И надо же быть такому совпадению: в Лондоне, в этот трагический для всего мира день, — открытие советского фестиваля, и именно концертом Дворжака в первом отделении.
Через несколько часов Слава вышел на сцену огромного Альберт-Холла вместе с музыкантами Государственного симфонического оркестра. За стенами на улице бушевала демонстрация, и в зале шесть тысяч человек встретили появление советских артистов долго не смолкавшими криками, топотом и свистом, не давая начинать концерт. Одни кричали: «Советские фашисты, убирайтесь вон!» Другие — «Замолчите, артисты не виноваты!»
Слава, бледный, стоял, как на плахе, принимая на себя позор за свое преступное правительство, а я, закрыв глаза и не смея поднять головы, забилась в дальний угол ложи.
Но вот, наконец, зал затих.
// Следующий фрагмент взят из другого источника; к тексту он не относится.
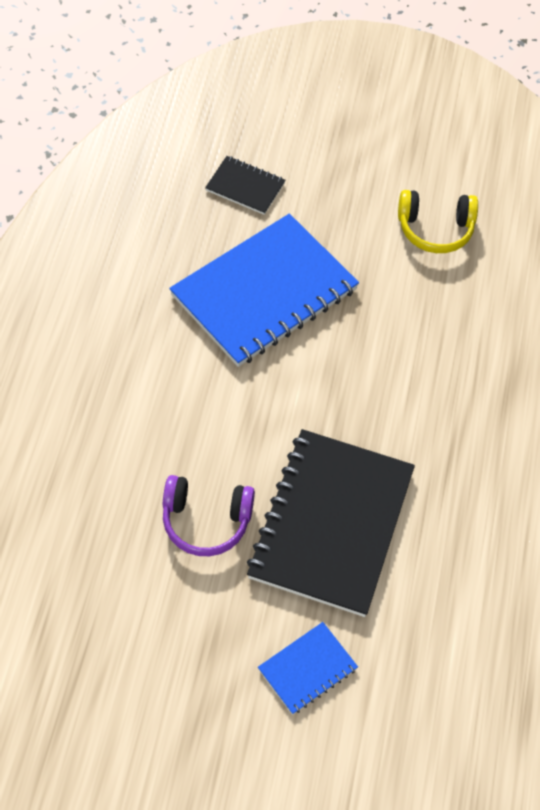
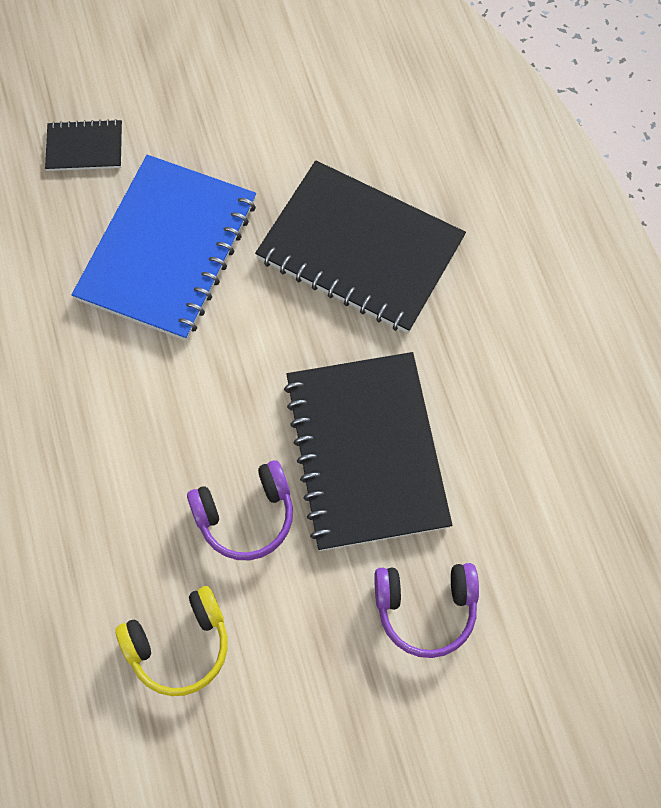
camera: 25 degrees left, 10 degrees up
(307, 669) = (425, 608): blue notebook -> purple headphones
(419, 367) = (360, 249): none -> black notebook
(435, 229) = (296, 100): yellow headphones -> yellow headphones (180, 645)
Как реквием по чешскому народу, полилась музыка Дворжака, и Ростропович, обливаясь слезами, заговорил устами своей виолончели.
Зал замер, слушая исповедь великого артиста, слившегося в эти минуты вместе с Дворжаком с самой душой чешского народа, страдая вместе с ним, прося у него прощения и молясь за него.
Думаю, что все присутствовавшие на этом концерте никогда не забудут его.
Только отзвучала последняя нота, я кинулась к Славе за кулисы. Бледный, с трясущимися губами, еще не пришедший в себя после пережитого на сцене, с глазами, полными слез, он схватил меня за руку и потащил к выходу:
— Пойдем скорей в гостиницу, я не могу никого видеть.
Мы вышли на улицу — там кричали демонстранты, ожидая выхода артистов оркестра, чтобы выразить им свое возмущение. Увидя нас двоих, они вдруг замолчали и расступились перед нами. В наступившей тишине, ни на кого не глядя, чувствуя себя преступниками, мы быстро прошли к ожидавшей нас машине, и, вернувшись в отель, наконец-то смогли дать выход своему отчаянию. Но что мы могли сделать? Мы сделали единственное, что было в нашей власти, — напились.
Чехословацкие события, незаметно для нас самих, захлопнули книгу нашей былой благополучной жизни. Через год у нас на даче поселился Александр Солженицын.